As has been extensively chronicled, no urban area on earth is getting less transit construction per dollar than greater New York. Even though the available examples of rail bridge project costs are fewer in number and less well compiled than metro and rail tunnel projects, the data points still suggest a substantial New York premium. The asking price of $1.8 billion for 2.3 miles of construction is double the per mile cost of replacing the Crum Creek viaduct, which carries the SEPTA Media-Elwyn Line over a deep gorge. Worse still, the Portal Bridge North cost includes approach spans that are comparatively easy to construct, whereas the Crum Creek project limits are entirely within the canyon. Overseas, the Erasmusbrug in Rotterdam cost around $550 million per mile in today’s dollars.

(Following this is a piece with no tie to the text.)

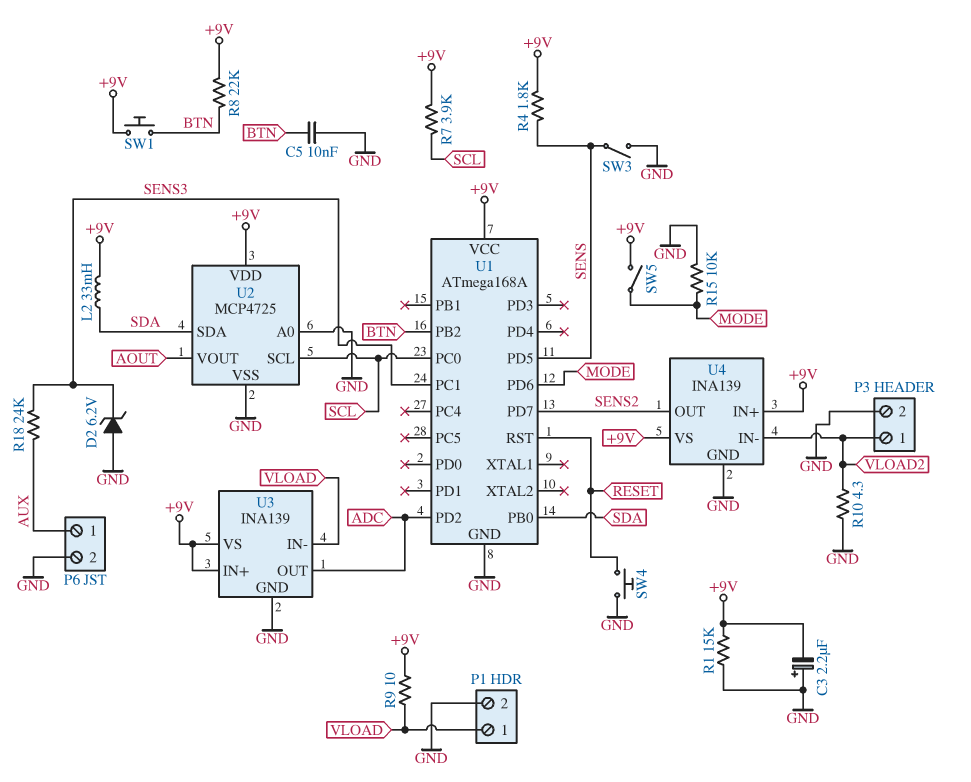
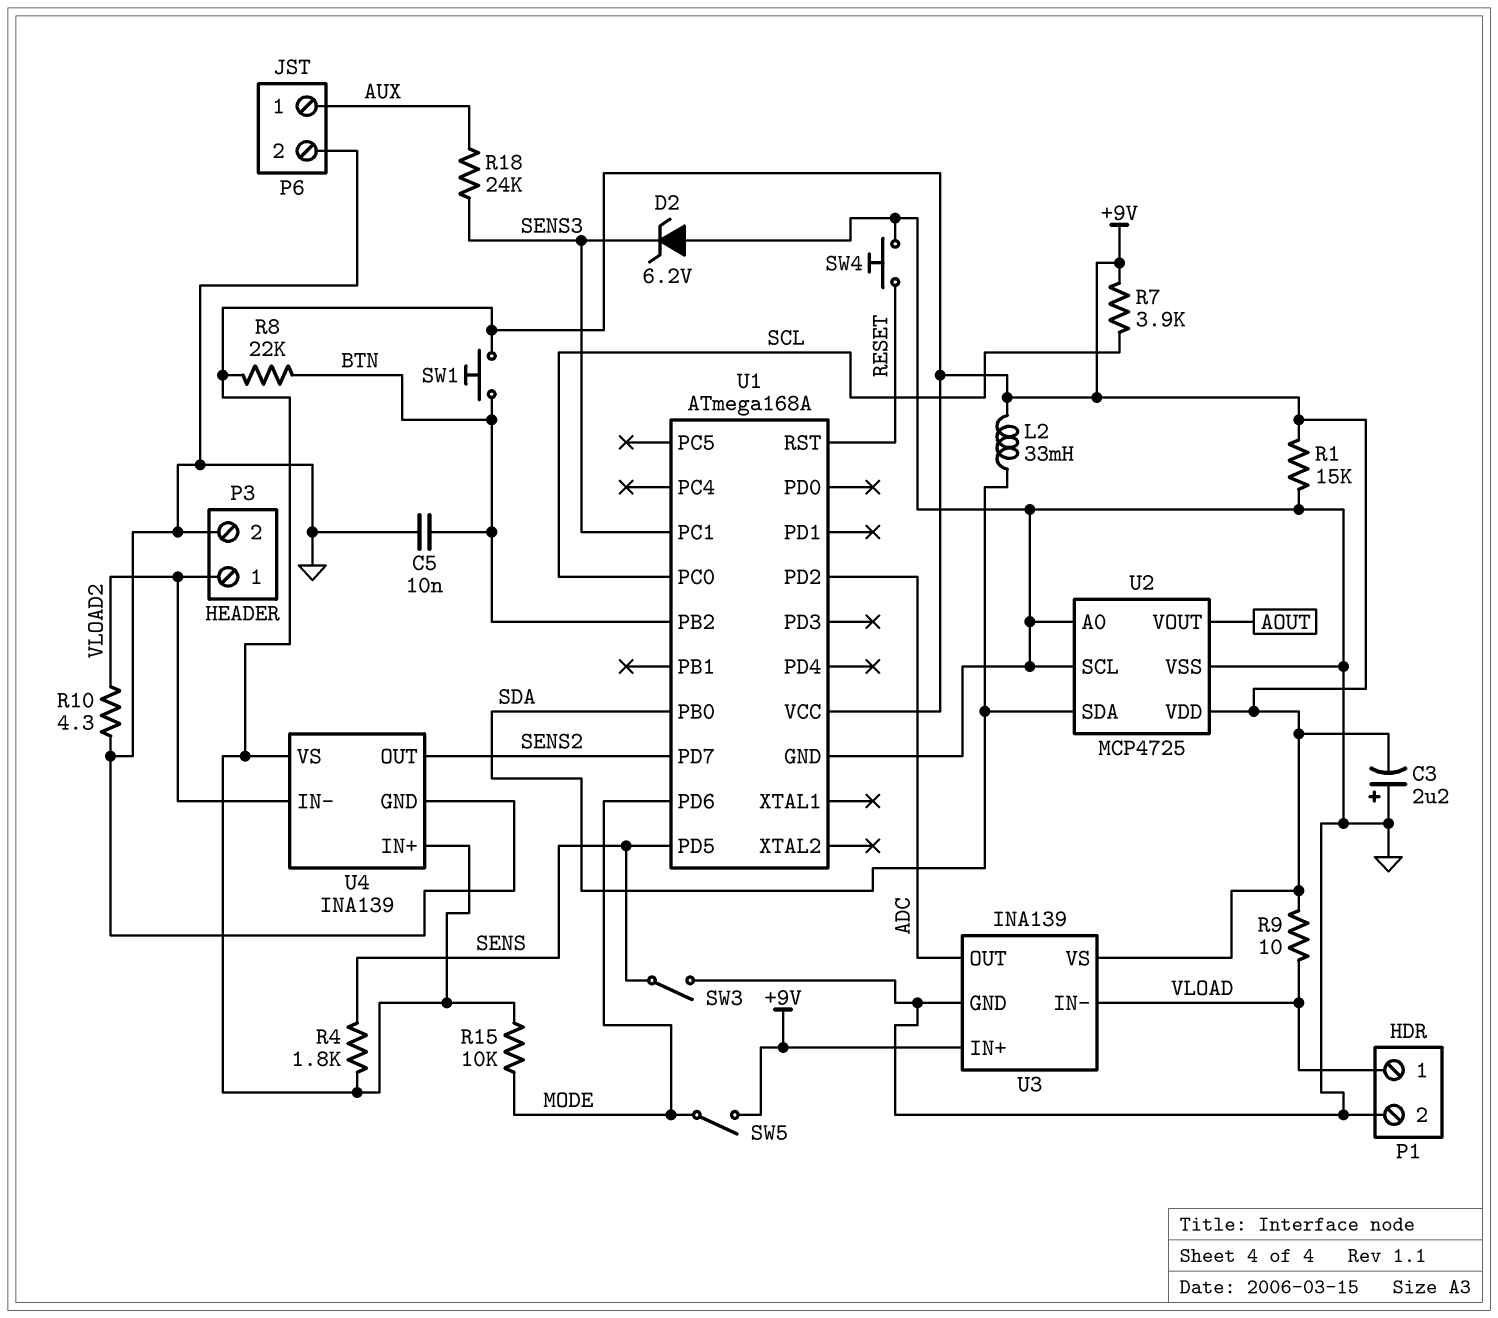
R15: 10k (GND, MODE) -> 10k (+9V, MODE)
U2 pin SCL: SCL -> GND

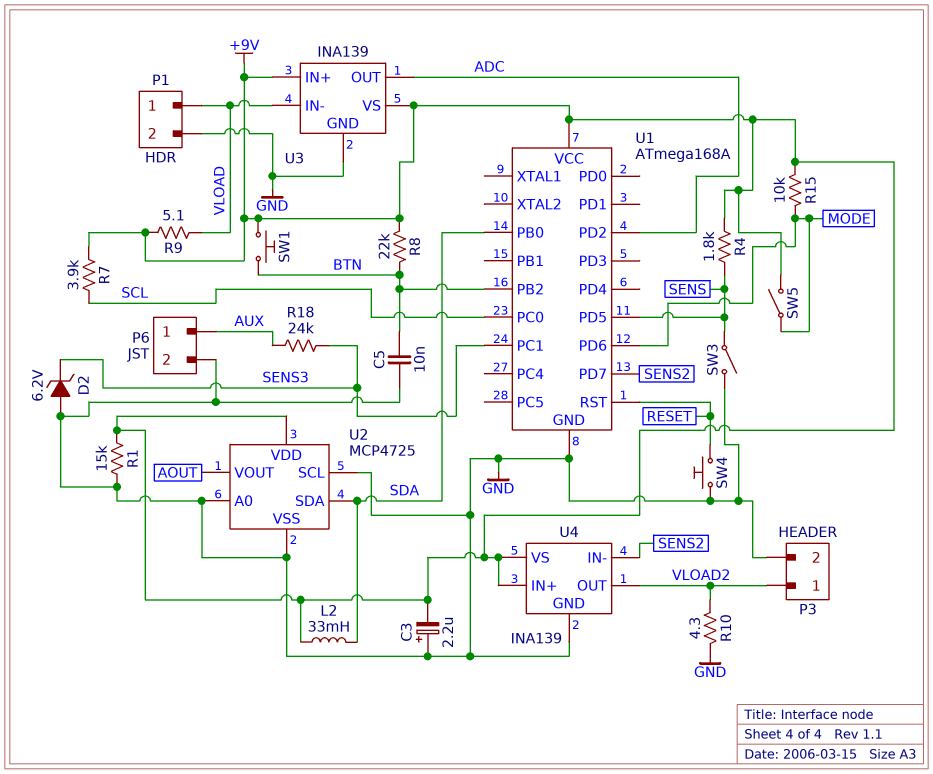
R9: 10 (+9V, VLOAD) -> 5.1 (+9V, VLOAD)
U4 pin IN-: VLOAD2 -> SENS2
U4 pin OUT: SENS2 -> VLOAD2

It carries an urban boulevard with four road lanes and a tram line and has a movable span. The Po River bridge along the Milan-Bologna HSR line cost $70 million per mile, including approaches. The Portal Bridge North cost of nearly $800 million per mile would, nearly everywhere else in the world, suffice for an under-river tunnel.

In contrast to the Hackensack crossing, the new tunnel proposed to span the Hudson remains mostly unfunded. Like Portal North, the asking price reaches highs seen nowhere else in the world to date. The tunnel proponents are asking $9.5 billion for 2.7 miles of tunnel from North Bergen to Penn Station. By contrast, the tunnels and systems for the Second Avenue Subway Phase I cost around $500 million/mile. Tunnels and systems on London’s Crossrail project, which spans the Thames twice, cost $400 million/mile. Both of those projects suffered significant schedule and cost overruns. The Transbay Tube connecting San Francisco and Oakland cost about 40 % more than the corresponding segments entirely under land, whereas the Hudson tunnels are to cost sevenfold more per mile than the Second Avenue ones.

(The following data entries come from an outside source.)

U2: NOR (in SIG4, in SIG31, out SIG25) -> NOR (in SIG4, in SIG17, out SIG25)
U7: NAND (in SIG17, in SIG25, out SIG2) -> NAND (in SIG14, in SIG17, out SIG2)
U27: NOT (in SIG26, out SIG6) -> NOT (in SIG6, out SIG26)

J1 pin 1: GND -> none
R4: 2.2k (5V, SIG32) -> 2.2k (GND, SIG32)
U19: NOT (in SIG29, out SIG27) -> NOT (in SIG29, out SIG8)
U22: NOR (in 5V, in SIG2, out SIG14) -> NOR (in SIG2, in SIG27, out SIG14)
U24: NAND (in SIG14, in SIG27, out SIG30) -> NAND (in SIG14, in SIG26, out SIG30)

Politically, if New York and New Jersey want to feed the narrative of Trump swooping in to save the day, taking the money for Portal is the perfect way to do it. He will be able to say he saved the incompetent New York/New Jersey bureaucracy from itself, and in that regard he will largely be right. Excusing away poor yield per dollar by pointing out that the Northeast states are “donor states” is also not politically tenable. While the Northeast certainly receives less in federal benefits than the tax money it sends to Washington, the end result is in large part exactly the downward redistribution of wealth to the relatively poor interior states that the dominant Northeastern political ideology—and the one offered up to “resist” Trump—claims to, and should, espouse.

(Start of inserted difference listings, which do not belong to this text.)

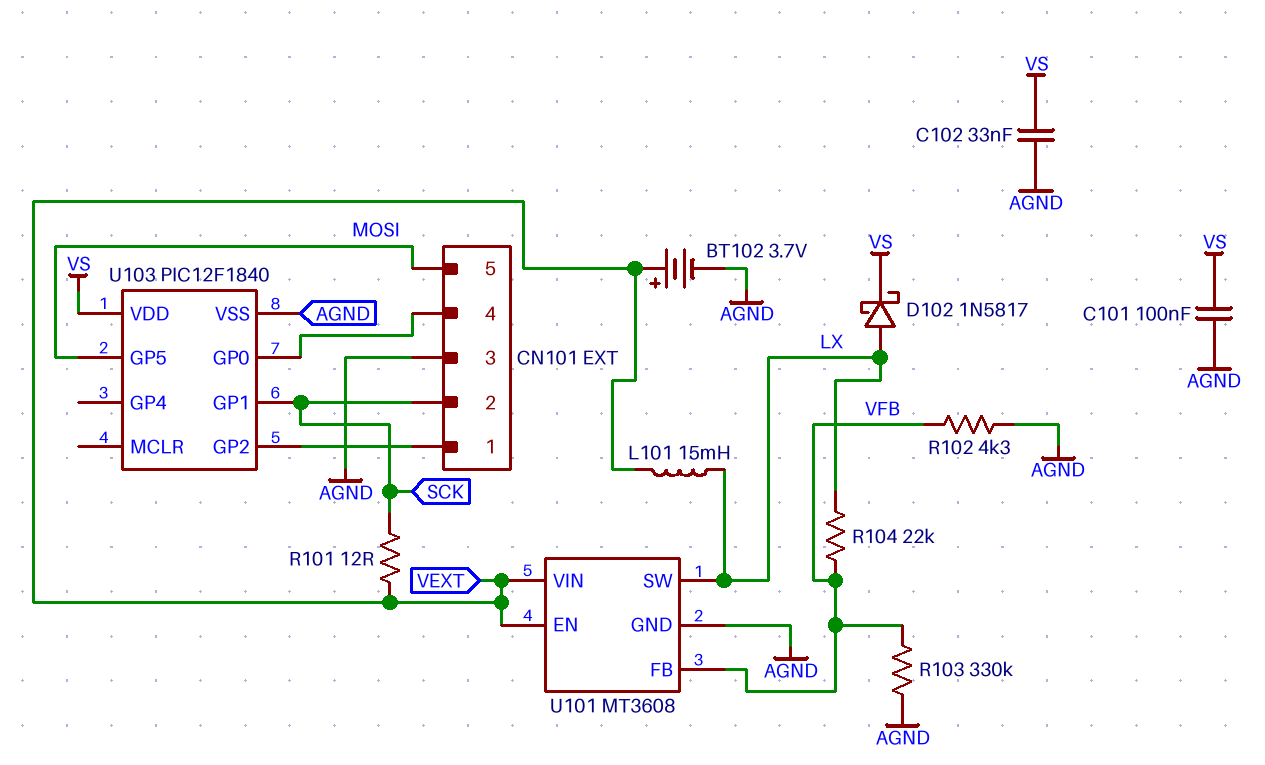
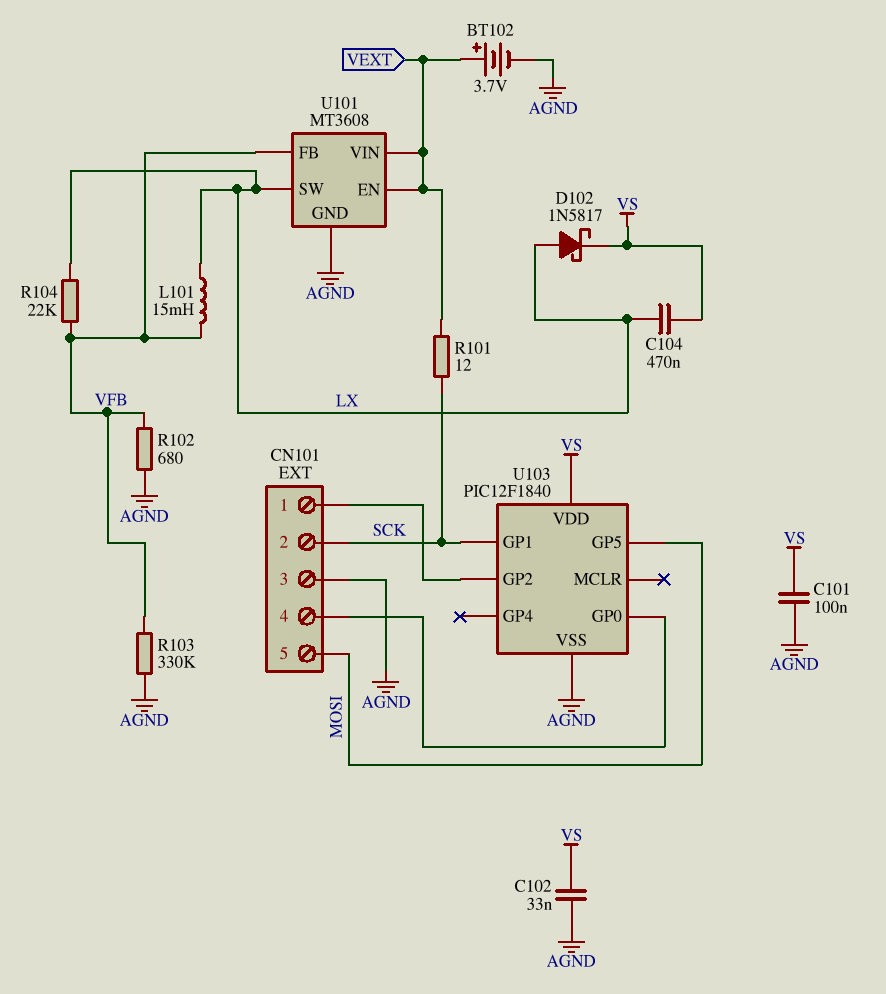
C104: none -> 470nF (LX, VS)
L101: 15mH (LX, VEXT) -> 15mH (LX, VFB)
R102: 4.3k (AGND, VFB) -> 680 (AGND, VFB)

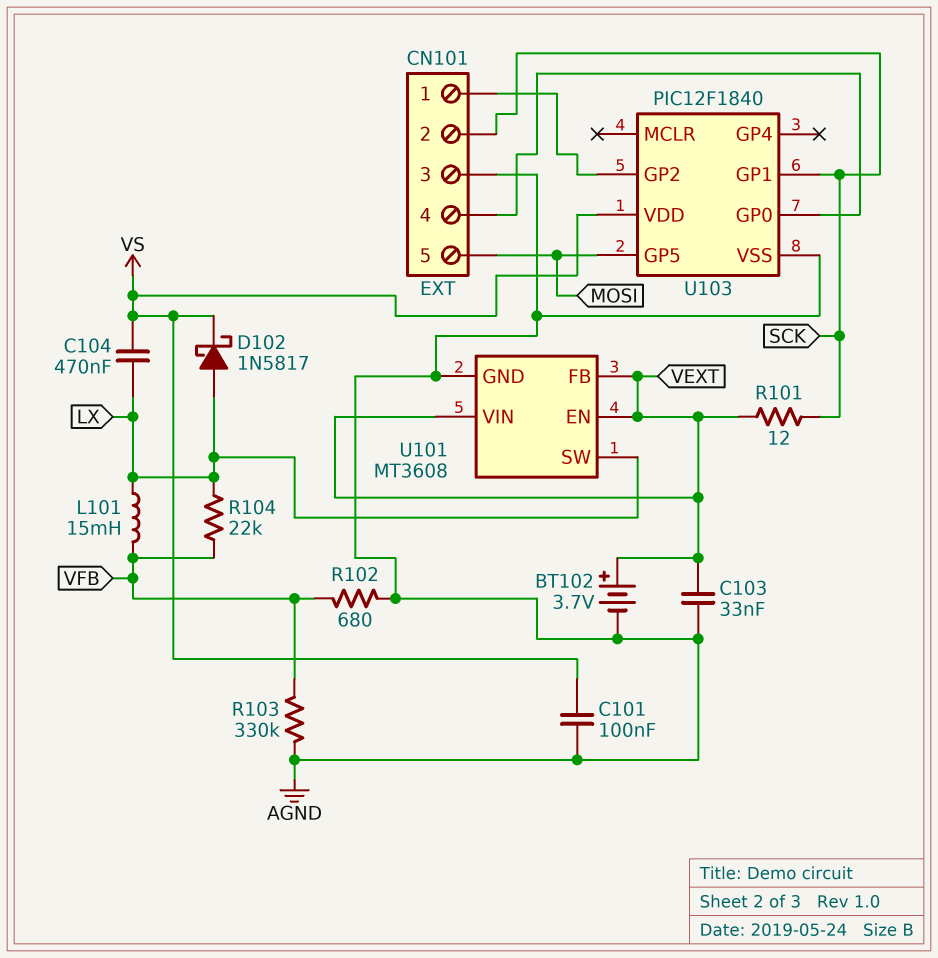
C102: 33nF (AGND, VS) -> none
C103: none -> 33nF (AGND, VEXT)
U101 pin FB: VFB -> VEXT

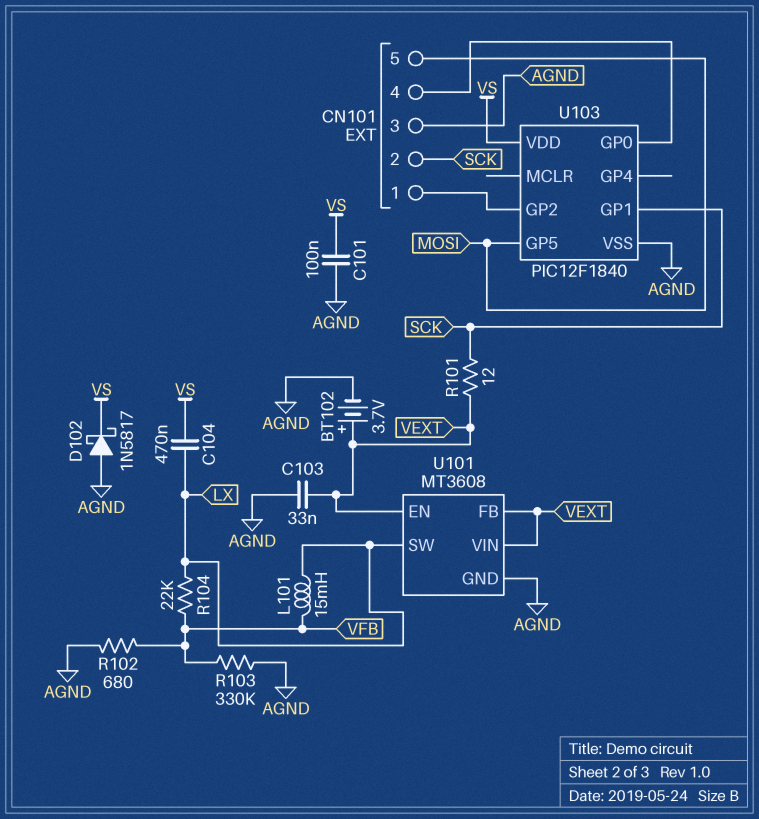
D102: schottky 1N5817 (A LX, K VS) -> schottky 1N5817 (A AGND, K VS)

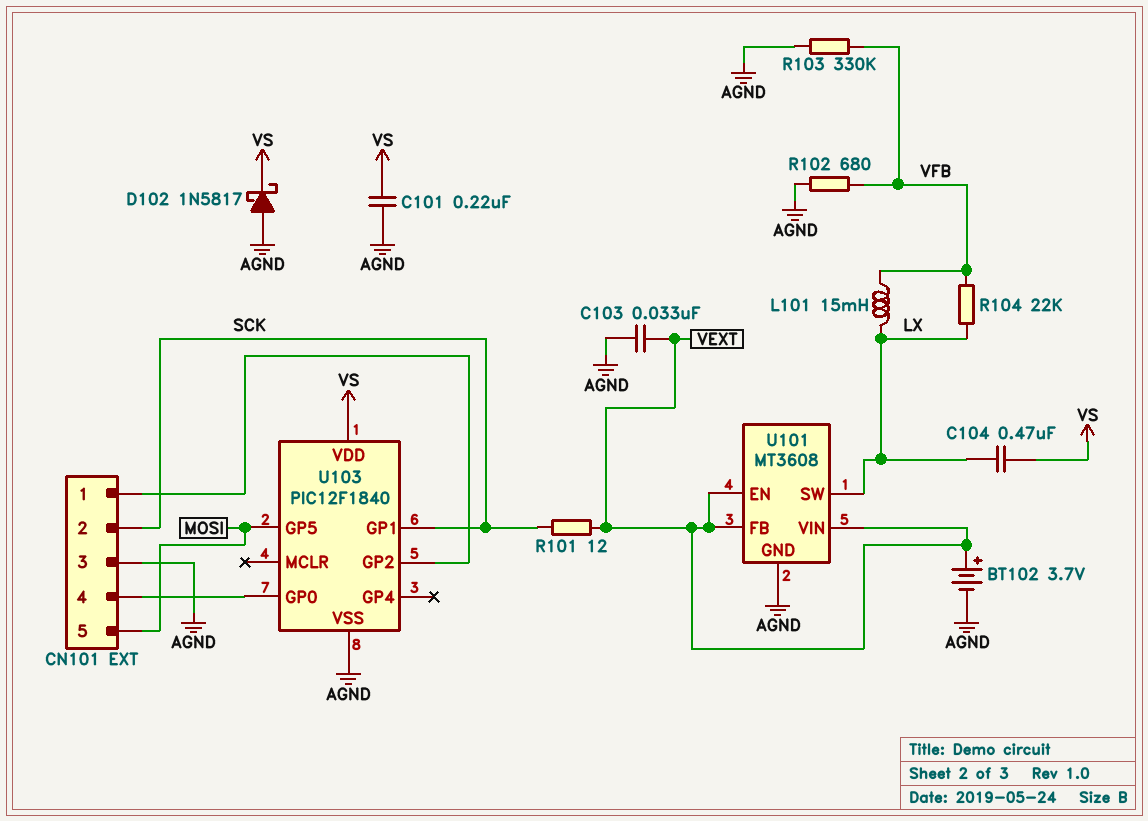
C101: 100nF (AGND, VS) -> 220nF (AGND, VS)

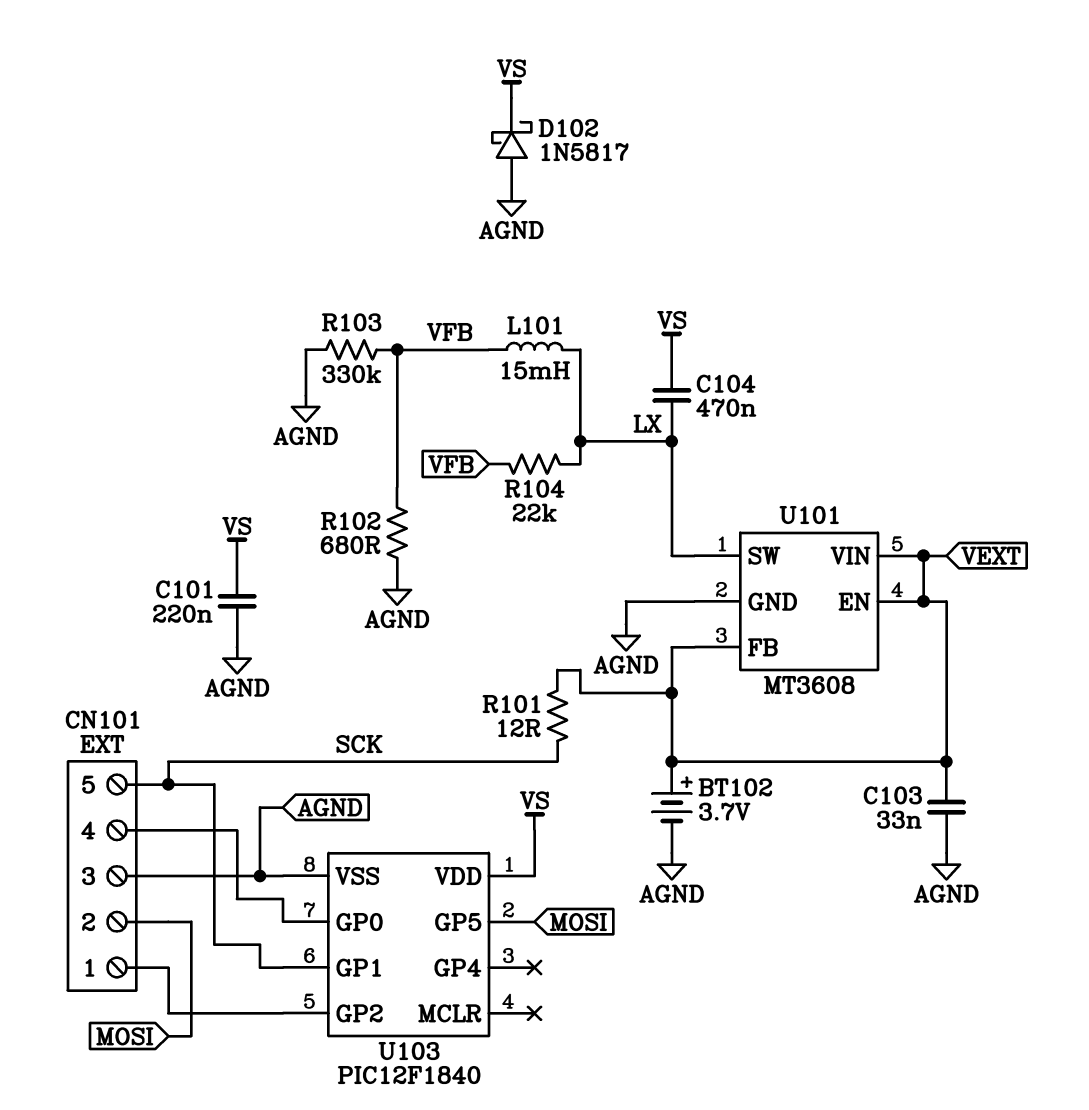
CN101 pin 2: SCK -> MOSI
CN101 pin 5: MOSI -> SCK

Instead of relying on a couple of tweets on which our mercurial Commander-in-Chief can renege on a dime, the New York infrastructure sector needs to work on increasing its yield per dollar. The available evidence suggests a substantial premium that cannot be explained by geography or the political complication of a densely populated, high-cost union stronghold. Moreover, California has coaxed substantial sums out of the Trump Administration for transit construction. It strains credulity to deny that their relatively high yield per dollar did not factor into their relative success. The tunnels on the Los Angeles Purple Line are to cost $500 million/mile, and the overall cost is just over $1 billion/mile. Compare that to the $3.5 billion/mile asking price for the Second Avenue Subway second phase, the tunnels for which are partially in place.

The good news is that the project management just has to improve yield per dollar to the low end of that experienced elsewhere to make the Hudson tunnel and the larger Gateway Program work. Just achieving the productivity realized under Second Avenue would build the tunnel for $1.4 billion. Clearly, something about Amtrak’s project management methods increases costs far beyond what even the famously inefficient MTA incurs. It’s time to figure out what that is and do the hard work of fixing it.